Natale a Lesbo. Il buco nero della Grecia
Ad Atene cambiano i governi (da Alexīs Tsipras al nuovo premier Kyriakos Mītsotakīs), ma niente cambia nell’isola dell’Egeo ad un braccio di mare dalla Turchia. Foto di Massimo Sormonta.
Quotidianamente si ripetono gli sbarchi: «Siamo alle prese con la necessità di “rianimare” alcuni adulti e bambini che arrivano provati, perché alla partenza in Turchia assumono tranquillanti non prescritti dal medico in dosi pericolose» racconta la giovane cooperante francese in diritti umani.
In autunno migliaia di persone sono approdate a Moria, il campo profughi della disperazione. E i gommoni non si fermano. Martedì scorso hanno trasportato 191 migranti, mercoledì 335 e giovedì 93 come contabilizza il bollettino di Aegean Boat Report.
Angela Quinto di Melting Pot Europa è arrivata di nuovo nell’isola: «E’ il luogo che più incarna l’incapacità dell’Europa di governare i flussi dei migranti. Dopo il 2016 con il calo degli arrivi, quest’anno nelle isole greche sono arrivati più di 45 mila persone. Abbiamo scelto la campagna Lesvos Calling come esempio di testimonianza attiva della solidarietà a partire dal Nord Est. A gennaio ritorneremo, come del resto abbiamo fatto da mesi, soprattutto per non spegnere i riflettori su questa scandalosa realtà umana».
Giovani volontari, presìdi delle ong, attivisti internazionali si spolmonano per fronteggiare situazioni che eccedono l’emergenza. Di fatto, nel buco nero dell’isola di Lesbo si consuma una vera e propria catastrofe umanitaria. Per di più nell’inerzia burocratica dell’Unione Europea, nel “salvinismo” degli annunci del governo greco e nel disinteresse planetario.
All’alba ricomincia la vita, sperando sempre che dopo il tramonto non sia accaduto nulla di irreparabile. Intorno al campo profughi di Moria si moltiplicano le tendopoli di fortuna, anche grazie ai “carpentieri” con i preziosissimi bancali salva-pioggia e le sovrastrutture in legno. La mole di rifiuti è impressionante, quanto le code davanti ai pochissimi bagni chimici o ai rubinetti d’acqua per il bucato. Bambini e ragazzini si aggirano insieme ai cani randagi e agli operai chiamati ad adeguare le cabine dell’elettricità (“saltata” per un paio di giorni). Le donne cercano nei “mercatini” un po’ di frutta, una nuova coperta, scarpe o qualche novità di giornata. Gli uomini si concentrano nei forni tandouri infilati nella terra per ottenere pane arabo, nella raccolta della legna fra gli ulivi a perdita d’occhio, nella ricerca di un baratto conveniente. Al massimo, si concedono il “negozio” del barbiere…
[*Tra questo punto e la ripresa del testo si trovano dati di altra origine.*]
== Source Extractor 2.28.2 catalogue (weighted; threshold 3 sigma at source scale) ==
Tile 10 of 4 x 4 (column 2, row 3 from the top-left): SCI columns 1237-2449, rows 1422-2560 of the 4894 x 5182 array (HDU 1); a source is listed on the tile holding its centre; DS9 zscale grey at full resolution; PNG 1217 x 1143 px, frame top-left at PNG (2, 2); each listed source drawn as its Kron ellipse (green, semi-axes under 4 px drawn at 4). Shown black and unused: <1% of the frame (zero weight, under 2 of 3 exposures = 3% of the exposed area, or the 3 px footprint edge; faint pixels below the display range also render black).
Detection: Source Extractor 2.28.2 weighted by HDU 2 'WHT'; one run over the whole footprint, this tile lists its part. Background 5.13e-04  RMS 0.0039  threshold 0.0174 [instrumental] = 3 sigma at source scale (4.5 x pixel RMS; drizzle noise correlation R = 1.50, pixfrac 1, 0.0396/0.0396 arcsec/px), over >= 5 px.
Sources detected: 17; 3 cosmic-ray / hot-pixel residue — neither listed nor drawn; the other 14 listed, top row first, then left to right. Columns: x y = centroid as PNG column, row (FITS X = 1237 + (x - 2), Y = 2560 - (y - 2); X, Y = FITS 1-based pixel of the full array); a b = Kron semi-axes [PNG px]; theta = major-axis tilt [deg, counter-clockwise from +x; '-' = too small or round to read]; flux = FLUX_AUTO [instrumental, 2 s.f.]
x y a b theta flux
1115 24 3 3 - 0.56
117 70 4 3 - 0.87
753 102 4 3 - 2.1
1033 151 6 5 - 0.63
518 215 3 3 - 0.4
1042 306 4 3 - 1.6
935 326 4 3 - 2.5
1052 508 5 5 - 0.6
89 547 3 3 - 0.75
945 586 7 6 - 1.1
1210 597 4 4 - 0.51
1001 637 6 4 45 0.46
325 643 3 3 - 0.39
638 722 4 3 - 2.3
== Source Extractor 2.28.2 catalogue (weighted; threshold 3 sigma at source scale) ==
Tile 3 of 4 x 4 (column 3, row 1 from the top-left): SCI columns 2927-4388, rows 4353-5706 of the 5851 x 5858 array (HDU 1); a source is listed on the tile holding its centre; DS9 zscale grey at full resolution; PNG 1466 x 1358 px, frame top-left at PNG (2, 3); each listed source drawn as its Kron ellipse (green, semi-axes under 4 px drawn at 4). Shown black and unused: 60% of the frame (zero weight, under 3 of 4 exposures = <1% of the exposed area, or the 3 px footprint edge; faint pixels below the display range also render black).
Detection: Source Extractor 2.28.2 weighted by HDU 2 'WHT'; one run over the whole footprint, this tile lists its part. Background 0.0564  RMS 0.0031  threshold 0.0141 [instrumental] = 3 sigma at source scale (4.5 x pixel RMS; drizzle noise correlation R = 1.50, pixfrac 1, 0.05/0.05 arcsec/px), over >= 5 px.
Tutti, a Moria, sono prigionieri. E in fila: cibo, visite mediche, bisogni fisiologici, ricarica dei cellulari consumano il tempo. Senza mai dimenticare la verifica della propria condizione di profugo: la coda davanti al compound dell’Easo (l’agenzia europea che gestisce le procedure dei migranti) non risolve nulla, ma serve solo a preservare il numero di pratica nella roulette impazzita del sistema.
Nell’ufficio del Lesvos Legal Center sono alle prese con la normativa greca che entra in vigore a gennaio. Escluderà la sindrome da stress post traumatico nel riconoscimento della vulnerabilità: significa, in concreto, essere vittime eppure deportabili in Turchia. Altre conseguenze della nuova legge potrebbero profilarsi. Dalla “militarizzazione” dei campi profughi alla persecuzione di chi solidarizza con i migranti.
A Lesbo sono dovunque, più male che bene. Camminano chilometri verso Mitilene (o tornano, sempre a piedi), perché i bus del trasporto pubblico sono “costosi” e affollati. Vengono curati e assistiti nelle prime 48 ore dopo lo sbarco a Skala Sikamineas, dove operano LightHouse Relief e Refugee Rescue. Sono in altri 1.500 a Kara Tepe nella struttura della municipalità, con l’ingresso presidiato. Ma anche in pieno centro città. A Mosaik Center, dove producono borse e altri oggetti con i salvagente della traversata. E nel ristorante Nan che integra il menù all’orientale con l’accoglienza nella scelta del personale.
Di sera - fra il traffico caotico nel dedalo di stradine e il porto con la vedetta della Guardia costiera - si ammicca al meteo (che può inasprire le condizioni dei migranti nel campo) oppure si lima l’organizzazione della festa multietnica. Nel buco nero di Lesbo è comunque accesa una luce, al di là delle luminarie natalizie.